In 1936 werd de halte Haren opgeheven. Het haltegebouwtje bleef nog tot ver in
de jaren zestig bestaan
In de twintigste eeuw ontwikkelde Haren zich
steeds meer tot forenzenplaats. Aanvankelijk bestond het nieuwe woningaanbod vooral
uit villa's, dit omdat forenzen een eeuw geleden vrijwel zonder uitzondering "welgestelden"
waren. Vanaf de jaren zestig begint Haren fors te groeien, zooral door de sterke
bevolkingsgroei en dankzij de gunstige ligging ten opzichte van de stad Groningen.
Die ontwikkelingen waren voor de NS reden om Haren na ruim dertig jaar weer van
een station te voorzien, ditmaal wat noordelijker gelegen. Zodoende sloot het
beter aan bij het dorp, alsook bij een nieuwbouwwijk dat ten oosten van het spoor
werd gerealiseerd. Er moest dus een geheel nieuw station komen. En dat in een
tijd dat Haren bepaald niet de enige plaats was dat van een nieuw station moest
worden voorzien. Bovendien verkeerde de NS destijds financieel in zeer zwaar weer.
De oplossing werd gevonden in het nog verder standaardiseren van het begrip "standaardontwerp".
Met andere woorden: er zou niet meer worden gevarieerd in formaat of indeling
van een gebouw. Bovendien moesten de afmetingen zo minimaal mogelijk zijn. Architect
Douma bedacht een serie gebouwtjes, die zowel qua vorm als formaat opvielen. En
qua bouwmaterialen, dit waren de eerste stationsgebouwtjes waar geen steen of
beton is toegepast, afgezien dan van de betonnen fundering. Ook de vorm van het
gebouwtje is -zeker voor een stationsgebouw- zeer opmerkelijk te noemen; het heeft
de vorm van een evenwijdige zeshoek, de zes gevels hebben allen dezelfde afmetingen.
Op die manier waren de bouwwerkjes flexiebel te plaatsen, ongeacht de positie
ten opzichte van de perrons. Dat was althans de theorie, in de praktijk bleken
de gebouwtjes slechts als stationsgebouw herkenbaar omdat er een uurwerk en een
NS-logo aan bevestigd is. Dankzij die vorm kregen de bouwsels al snel de bijnaam
"Sextanten", waarschijnlijk ontstaan als verbastering van het woord
"zeskant". De indeling van de gebouwtjes is bij allen hetzelfde; het
gebouw is in feite in tweeën gedeeld. De ene helft bestaat uit een wachtruimte
voor reizigers, het andere deel uit een plaatskaartenkantoor en een kleine dienstruimte.
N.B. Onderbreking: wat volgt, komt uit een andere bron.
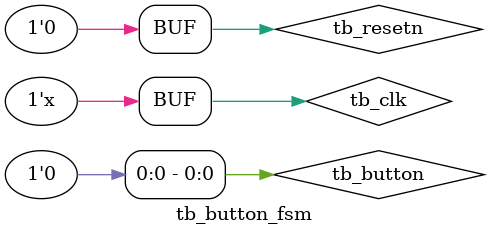
<source format=sv>
`timescale 1 ns / 1 ps

module tb_button_fsm ();

// inputs
logic tb_clk = 0;
logic tb_resetn = 0;
logic [4:0] tb_button;

// outputs
logic [5:0] tb_led;

// set clock
always #1ns tb_clk = ~tb_clk;

// link parameters
button_fsm button_fsm(.clk(tb_clk),
                      .resetn(tb_resetn),
                      .button(tb_button),
                      .led(tb_led));

initial
begin

    #10ns
    tb_button[0] = 1;
    #10ns
    tb_button[0] = 0;
end
endmodule    
</source>
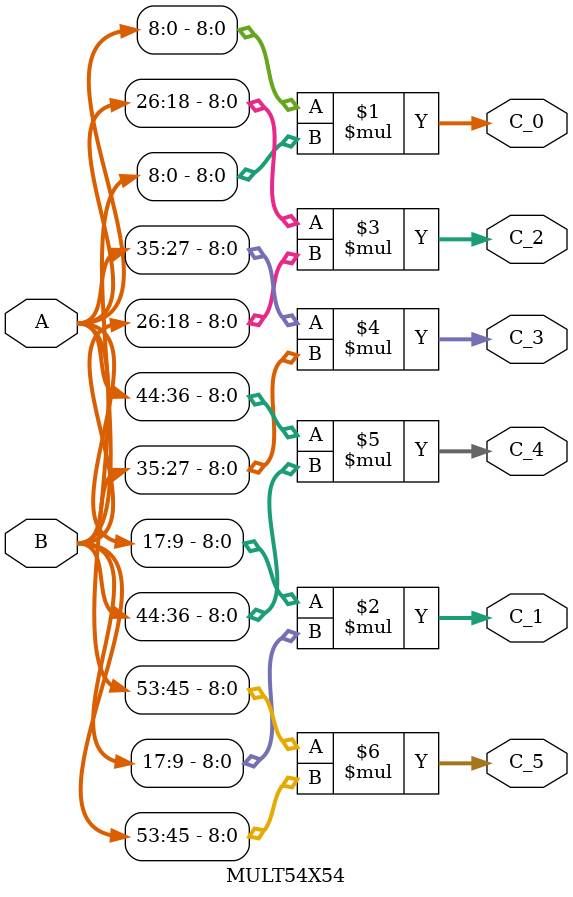
<source format=v>
(* techmap_celltype = "$mul $__mul $__MULT9X9" *)
module MULT54X54(
        input signed [53:0] A,
        input signed [53:0] B,
//      output signed [107:0] Y
        output signed [17:0] C_0,
        output signed [17:0] C_1,
        output signed [17:0] C_2,
        output signed [17:0] C_3,
        output signed [17:0] C_4,
        output signed [17:0] C_5
 );

wire signed [17:0] C_0;
wire signed [17:0] C_1;
wire signed [17:0] C_2;
wire signed [17:0] C_3;
wire signed [17:0] C_4;
wire signed [17:0] C_5;

/*wire signed [8:0] A_0 = A[8:0];
wire signed [8:0] B_0 = B[8:0];
wire signed [8:0] A_1 = A[17:9];
wire signed [8:0] B_1 = B[17:9];
wire signed [8:0] A_2 = A[26:18];
wire signed [8:0] B_2 = B[26:18];
wire signed [8:0] A_3 = A[35:27];
wire signed [8:0] B_3 = B[35:27];
wire signed [8:0] A_4 = A[44:36];
wire signed [8:0] B_4 = B[44:36];
wire signed [8:0] A_5 = A[53:45];
wire signed [8:0] B_5 = B[53:45];

assign C_0 = A_0 * B_0;
assign C_1 = A_1 * B_1;
assign C_2 = A_2 * B_2;
assign C_3 = A_3 * B_3;
assign C_4 = A_4 * B_4;
assign C_5 = A_5 * B_5;*/

assign C_0 = A[8:0] * B[8:0];
assign C_1 = A[17:9] * B[17:9];
assign C_2 = A[26:18] * B[26:18];
assign C_3 = A[35:27] * B[35:27];
assign C_4 = A[44:36] * B[44:36];
assign C_5 = A[53:45] * B[53:45];

//assign Y = {C_5, C_4, C_3, C_2, C_1, C_0};


endmodule

</source>
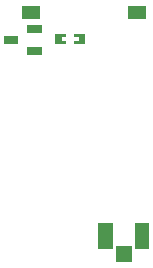
<source format=gbp>
G04 Layer: BottomPasteMaskLayer*
G04 EasyEDA v6.5.9, 2022-08-10 12:44:31*
G04 c5846564ba334fc5ac80b38e15378060,f7cd1a63a7ae402ba8e4f3fce04b6e5d,10*
G04 Gerber Generator version 0.2*
G04 Scale: 100 percent, Rotated: No, Reflected: No *
G04 Dimensions in millimeters *
G04 leading zeros omitted , absolute positions ,4 integer and 5 decimal *
%FSLAX45Y45*%
%MOMM*%

%ADD10C,0.0001*%

%LPD*%
G36*
X654202Y-969213D02*
G01*
X649173Y-974242D01*
X649173Y-1054201D01*
X654202Y-1059230D01*
X734161Y-1059230D01*
X739190Y-1054201D01*
X739190Y-1030020D01*
X702157Y-1030020D01*
X702157Y-997000D01*
X739190Y-997000D01*
X739190Y-974242D01*
X734161Y-969213D01*
G37*
G36*
X814171Y-969213D02*
G01*
X809193Y-974242D01*
X809193Y-997000D01*
X847191Y-997000D01*
X847191Y-1030020D01*
X809193Y-1030020D01*
X809193Y-1054201D01*
X814171Y-1059230D01*
X893165Y-1059230D01*
X898194Y-1054201D01*
X898194Y-974242D01*
X893165Y-969213D01*
G37*
G36*
X410880Y-961593D02*
G01*
X535879Y-961593D01*
X535879Y-891590D01*
X410880Y-891590D01*
G37*
G36*
X410880Y-1151582D02*
G01*
X535879Y-1151582D01*
X535879Y-1081582D01*
X410880Y-1081582D01*
G37*
G36*
X210880Y-1056586D02*
G01*
X335879Y-1056586D01*
X335879Y-986586D01*
X210880Y-986586D01*
G37*
G36*
X367306Y-734443D02*
G01*
X367306Y-844443D01*
X517309Y-844443D01*
X517309Y-734443D01*
G37*
G36*
X1267305Y-734443D02*
G01*
X1267305Y-844443D01*
X1417307Y-844443D01*
X1417307Y-734443D01*
G37*
G36*
X1443339Y-2787650D02*
G01*
X1443339Y-2567635D01*
X1323350Y-2567635D01*
X1323350Y-2787650D01*
G37*
G36*
X1293469Y-2897631D02*
G01*
X1293469Y-2767634D01*
X1163472Y-2767634D01*
X1163472Y-2897631D01*
G37*
G36*
X1133337Y-2787650D02*
G01*
X1133337Y-2567635D01*
X1013348Y-2567635D01*
X1013348Y-2787650D01*
G37*
M02*

</source>
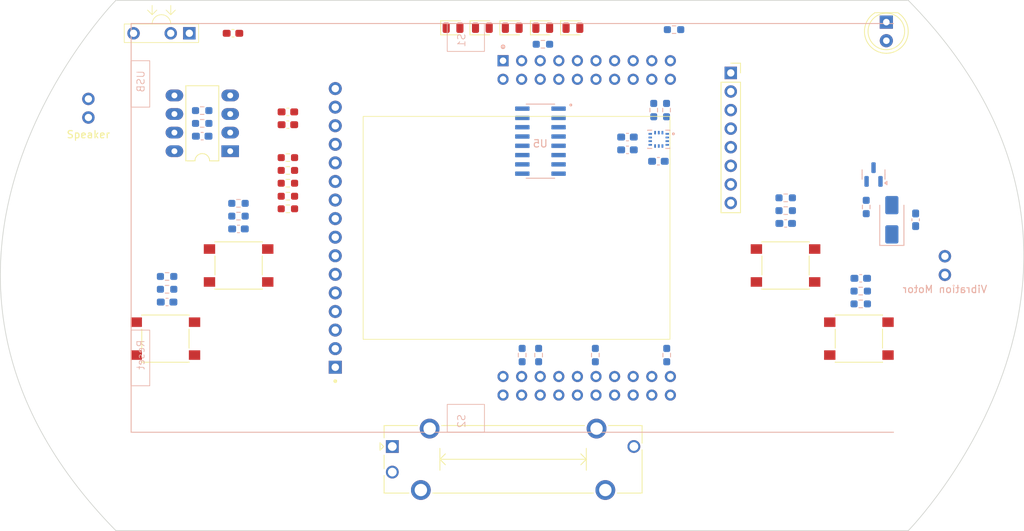
<source format=kicad_pcb>
(kicad_pcb
	(version 20241229)
	(generator "pcbnew")
	(generator_version "9.0")
	(general
		(thickness 1.6)
		(legacy_teardrops no)
	)
	(paper "A4")
	(title_block
		(title "ECE 319K Baseline Project Spring 2025")
		(date "2025-02-24")
		(rev "v1.0.1")
		(company "The University of Texas at Austin")
	)
	(layers
		(0 "F.Cu" signal)
		(2 "B.Cu" signal)
		(9 "F.Adhes" user "F.Adhesive")
		(11 "B.Adhes" user "B.Adhesive")
		(13 "F.Paste" user)
		(15 "B.Paste" user)
		(5 "F.SilkS" user "F.Silkscreen")
		(7 "B.SilkS" user "B.Silkscreen")
		(1 "F.Mask" user)
		(3 "B.Mask" user)
		(17 "Dwgs.User" user "User.Drawings")
		(19 "Cmts.User" user "User.Comments")
		(21 "Eco1.User" user "User.Eco1")
		(23 "Eco2.User" user "User.Eco2")
		(25 "Edge.Cuts" user)
		(27 "Margin" user)
		(31 "F.CrtYd" user "F.Courtyard")
		(29 "B.CrtYd" user "B.Courtyard")
		(35 "F.Fab" user)
		(33 "B.Fab" user)
		(39 "User.1" user)
		(41 "User.2" user)
		(43 "User.3" user)
		(45 "User.4" user)
		(47 "User.5" user)
		(49 "User.6" user)
		(51 "User.7" user)
		(53 "User.8" user)
		(55 "User.9" user)
	)
	(setup
		(stackup
			(layer "F.SilkS"
				(type "Top Silk Screen")
			)
			(layer "F.Paste"
				(type "Top Solder Paste")
			)
			(layer "F.Mask"
				(type "Top Solder Mask")
				(thickness 0.01)
			)
			(layer "F.Cu"
				(type "copper")
				(thickness 0.035)
			)
			(layer "dielectric 1"
				(type "core")
				(thickness 1.51)
				(material "FR4")
				(epsilon_r 4.5)
				(loss_tangent 0.02)
			)
			(layer "B.Cu"
				(type "copper")
				(thickness 0.035)
			)
			(layer "B.Mask"
				(type "Bottom Solder Mask")
				(thickness 0.01)
			)
			(layer "B.Paste"
				(type "Bottom Solder Paste")
			)
			(layer "B.SilkS"
				(type "Bottom Silk Screen")
			)
			(copper_finish "None")
			(dielectric_constraints no)
		)
		(pad_to_mask_clearance 0)
		(allow_soldermask_bridges_in_footprints no)
		(tenting front back)
		(pcbplotparams
			(layerselection 0x00000000_00000000_55555555_5755f5ff)
			(plot_on_all_layers_selection 0x00000000_00000000_00000000_00000000)
			(disableapertmacros no)
			(usegerberextensions yes)
			(usegerberattributes no)
			(usegerberadvancedattributes no)
			(creategerberjobfile no)
			(dashed_line_dash_ratio 12.000000)
			(dashed_line_gap_ratio 3.000000)
			(svgprecision 4)
			(plotframeref no)
			(mode 1)
			(useauxorigin no)
			(hpglpennumber 1)
			(hpglpenspeed 20)
			(hpglpendiameter 15.000000)
			(pdf_front_fp_property_popups yes)
			(pdf_back_fp_property_popups yes)
			(pdf_metadata yes)
			(pdf_single_document no)
			(dxfpolygonmode yes)
			(dxfimperialunits yes)
			(dxfusepcbnewfont yes)
			(psnegative no)
			(psa4output no)
			(plot_black_and_white yes)
			(plotinvisibletext no)
			(sketchpadsonfab no)
			(plotpadnumbers no)
			(hidednponfab no)
			(sketchdnponfab yes)
			(crossoutdnponfab yes)
			(subtractmaskfromsilk yes)
			(outputformat 1)
			(mirror no)
			(drillshape 0)
			(scaleselection 1)
			(outputdirectory "plots/")
		)
	)
	(net 0 "")
	(net 1 "GND")
	(net 2 "+3V3")
	(net 3 "Net-(C3-Pad2)")
	(net 4 "/DACOUT")
	(net 5 "/PA18")
	(net 6 "/PA17")
	(net 7 "/PA16")
	(net 8 "/PA15")
	(net 9 "+5V")
	(net 10 "Net-(D7-A)")
	(net 11 "Net-(U3-FC1)")
	(net 12 "Net-(U3-FC2)")
	(net 13 "Net-(D1-A)")
	(net 14 "Net-(D2-A)")
	(net 15 "Net-(D3-A)")
	(net 16 "Net-(D4-A)")
	(net 17 "Net-(D4-K)")
	(net 18 "Net-(D5-A)")
	(net 19 "Net-(D6-A)")
	(net 20 "Net-(U3-VO1)")
	(net 21 "Net-(U3-VO2)")
	(net 22 "/PA10")
	(net 23 "unconnected-(U2-~{TARGETRST}-PadJ2_5)")
	(net 24 "/PB0")
	(net 25 "/PB1")
	(net 26 "/PA9{slash}PB23")
	(net 27 "/PB20")
	(net 28 "/PA31")
	(net 29 "/PB24")
	(net 30 "/PA11")
	(net 31 "unconnected-(MT1-RESV-Pad10)")
	(net 32 "unconnected-(MT1-INT1{slash}INT-Pad4)")
	(net 33 "unconnected-(MT1-INT2-Pad9)")
	(net 34 "unconnected-(MT1-RESV-Pad10)_1")
	(net 35 "/I2C_SDA")
	(net 36 "unconnected-(MT1-RESV-Pad10)_2")
	(net 37 "unconnected-(MT1-RESV-Pad10)_3")
	(net 38 "/I2C_SCL")
	(net 39 "Net-(Q1-B)")
	(net 40 "/PB17")
	(net 41 "/PB16")
	(net 42 "/PB13")
	(net 43 "/DAC4")
	(net 44 "/PB19")
	(net 45 "/DAC3")
	(net 46 "/DAC2")
	(net 47 "/PB12")
	(net 48 "/DAC1")
	(net 49 "/DAC0")
	(net 50 "unconnected-(U4-Pin3-Pad3)")
	(net 51 "unconnected-(U4-Pin4-Pad4)")
	(net 52 "unconnected-(U4-Pin5-Pad5)")
	(net 53 "Net-(R12-Pad1)")
	(net 54 "Net-(R13-Pad1)")
	(net 55 "Net-(R14-Pad1)")
	(net 56 "Net-(R15-Pad1)")
	(net 57 "Net-(U3-VIN)")
	(net 58 "/MTR_PWM")
	(net 59 "/PB18")
	(net 60 "/UART1_TX")
	(net 61 "/UART2_RX")
	(net 62 "/SPI_MOSI")
	(net 63 "/SPI_SCK")
	(net 64 "/TFT_RST")
	(net 65 "/SDC_CS")
	(net 66 "/TFT_DC")
	(net 67 "/SPI_MISO")
	(net 68 "/TFT_CS")
	(net 69 "unconnected-(U5-2B-Pad2)")
	(net 70 "unconnected-(U5-3B-Pad3)")
	(net 71 "unconnected-(U5-4B-Pad4)")
	(net 72 "unconnected-(U5-5B-Pad5)")
	(net 73 "unconnected-(U5-6B-Pad6)")
	(net 74 "unconnected-(U5-7B-Pad7)")
	(net 75 "unconnected-(U5-COM-Pad9)")
	(net 76 "unconnected-(U5-7C-Pad10)")
	(net 77 "unconnected-(U5-6C-Pad11)")
	(net 78 "unconnected-(U5-5C-Pad12)")
	(net 79 "unconnected-(U5-4C-Pad13)")
	(net 80 "unconnected-(U5-3C-Pad14)")
	(net 81 "unconnected-(U5-2C-Pad15)")
	(footprint "Resistor_SMD:R_0603_1608Metric_Pad0.98x0.95mm_HandSolder" (layer "F.Cu") (at 103.75 90))
	(footprint "Connector_PinSocket_2.54mm:PinSocket_1x08_P2.54mm_Vertical" (layer "F.Cu") (at 164.25 76.67))
	(footprint "ECE319K:TSOP31438" (layer "F.Cu") (at 90.29 71.25 -90))
	(footprint "Capacitor_SMD:C_0603_1608Metric_Pad1.08x0.95mm_HandSolder" (layer "F.Cu") (at 103.75 82))
	(footprint "Button_Switch_SMD:SW_SPST_PTS645" (layer "F.Cu") (at 181.75 113))
	(footprint "MountingHole:MountingHole_3.2mm_M3" (layer "F.Cu") (at 74.75 120))
	(footprint "Capacitor_SMD:C_0603_1608Metric_Pad1.08x0.95mm_HandSolder" (layer "F.Cu") (at 103.75 83.75 180))
	(footprint "ECE319K:LED_D5.0mm" (layer "F.Cu") (at 185.5 69.725 -90))
	(footprint "ECE319K:hiletgo_st7735r" (layer "F.Cu") (at 134.355526 97.86 90))
	(footprint "LED_SMD:LED_0805_2012Metric" (layer "F.Cu") (at 138.5625 70.5))
	(footprint "Resistor_SMD:R_0603_1608Metric_Pad0.98x0.95mm_HandSolder" (layer "F.Cu") (at 103.75 88.25))
	(footprint "Button_Switch_SMD:SW_SPST_PTS645" (layer "F.Cu") (at 171.73 103))
	(footprint "Resistor_SMD:R_0603_1608Metric_Pad0.98x0.95mm_HandSolder" (layer "F.Cu") (at 103.75 93.53))
	(footprint "LED_SMD:LED_0805_2012Metric" (layer "F.Cu") (at 134.395 70.5))
	(footprint "Resistor_SMD:R_0603_1608Metric_Pad0.98x0.95mm_HandSolder" (layer "F.Cu") (at 103.75 91.75))
	(footprint "ECE319K:PTA2043pot" (layer "F.Cu") (at 118.015 127.75))
	(footprint "Button_Switch_SMD:SW_SPST_PTS645" (layer "F.Cu") (at 97.02 103))
	(footprint "LED_SMD:LED_0805_2012Metric" (layer "F.Cu") (at 142.6875 70.5))
	(footprint "Resistor_SMD:R_0603_1608Metric_Pad0.98x0.95mm_HandSolder" (layer "F.Cu") (at 103.75 95.25))
	(footprint "ECE319K:DIP-8_W7.62mm_LongPads" (layer "F.Cu") (at 95.87 87.37 180))
	(footprint "Capacitor_SMD:C_0603_1608Metric_Pad1.08x0.95mm_HandSolder" (layer "F.Cu") (at 96.25 71.25))
	(footprint "LED_SMD:LED_0805_2012Metric" (layer "F.Cu") (at 130.3125 70.5))
	(footprint "MountingHole:MountingHole_3.2mm_M3" (layer "F.Cu") (at 193.25 120))
	(footprint "LED_SMD:LED_0805_2012Metric" (layer "F.Cu") (at 126.3125 70.5))
	(footprint "ECE319K:Testpoint_1x02_P2.54mm" (layer "F.Cu") (at 76.5 80.225))
	(footprint "Button_Switch_SMD:SW_SPST_PTS645" (layer "F.Cu") (at 87.02 113))
	(footprint "ECE319K:XDCR_ICM-42670-P" (layer "B.Cu") (at 154.4125 85.75 180))
	(footprint "Resistor_SMD:R_0603_1608Metric_Pad0.98x0.95mm_HandSolder" (layer "B.Cu") (at 97 94.5 180))
	(footprint "Resistor_SMD:R_0603_1608Metric_Pad0.98x0.95mm_HandSolder" (layer "B.Cu") (at 156.5 70.75))
	(footprint "Resistor_SMD:R_0603_1608Metric_Pad0.98x0.95mm_HandSolder" (layer "B.Cu") (at 135.75 115.25 90))
	(footprint "Resistor_SMD:R_0603_1608Metric_Pad0.98x0.95mm_HandSolder" (layer "B.Cu") (at 182.75 95 90))
	(footprint "Capacitor_SMD:C_0603_1608Metric_Pad1.08x0.95mm_HandSolder" (layer "B.Cu") (at 87.25 108 180))
	(footprint "Resistor_SMD:R_0603_1608Metric_Pad0.98x0.95mm_HandSolder" (layer "B.Cu") (at 92.045 83.57 180))
	(footprint "Resistor_SMD:R_0603_1608Metric_Pad0.98x0.95mm_HandSolder" (layer "B.Cu") (at 92.045 81.82))
	(footprint "Capacitor_SMD:C_0603_1608Metric_Pad1.08x0.95mm_HandSolder"
		(layer "B.Cu")
		(uuid "3c87462c-ab98-4ac9-84db-60091601bce5")
		(at 154.3625 88.75 180)
		(descr "Capacitor SMD 0603 (1608 Metric), square (rectangular) end terminal, IPC_7351 nominal with elongated pad for handsoldering. (Body size source: IPC-SM-782 page 76, https://www.pcb-3d.com/wordpress/wp-content/uploads/ipc-sm-782a_amendment_1_and_2.pdf), generated with kicad-footprint-generator")
		(tags "capacitor handsolder")
		(property "Reference" "C16"
			
... [154737 chars truncated]
</source>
Het snelgroeiende Haren kreeg in 1968 de primeur. Hier kwam het gebouwtje bij
het uiteinde van het westelijke perron te staan. Dat perron -waar de treinen richting
Assen stoppen- was tot voor kort via een brede trap te bereiken, het tegenoverliggende
perron middels een naast gelegen overpad. In de afgelopen jaren is het Harense
station flink op de schop gegaan. Directe aanleiding hiervoor is de aanleg van
een nieuwe fiets- en voetgangerstunnel, op de plaats van het beruchte overpad.
Sinds kort zijn de perrons uitsluitend via deze onderdoorgang bereikbaar. De brede
trap naar het eerste perron verdween, wat tijdens de avondspits ongetwijfeld voor
drukke situaties zal gaan zorgen. Het stationsgebouw, dat al sinds enige jaren
een opvallende -maar niet bijster fraaie- groene kleur heeft, staat anno 2021
leeg
| .
Boven
en onder: Het stationsgebouwtje van Haren was de eerste van een serie van zeventien
vrijwel identieke gebouwen, zestien stationsgebouwen en een exemplaar dat in Delft
bij het busstation stond, die tussen 1968 en 1979 werden gebouwd. Daarvan zijn
er inmiddels alweer twaalf verdwenen, waaronder dat Delftse "busstationgebouw".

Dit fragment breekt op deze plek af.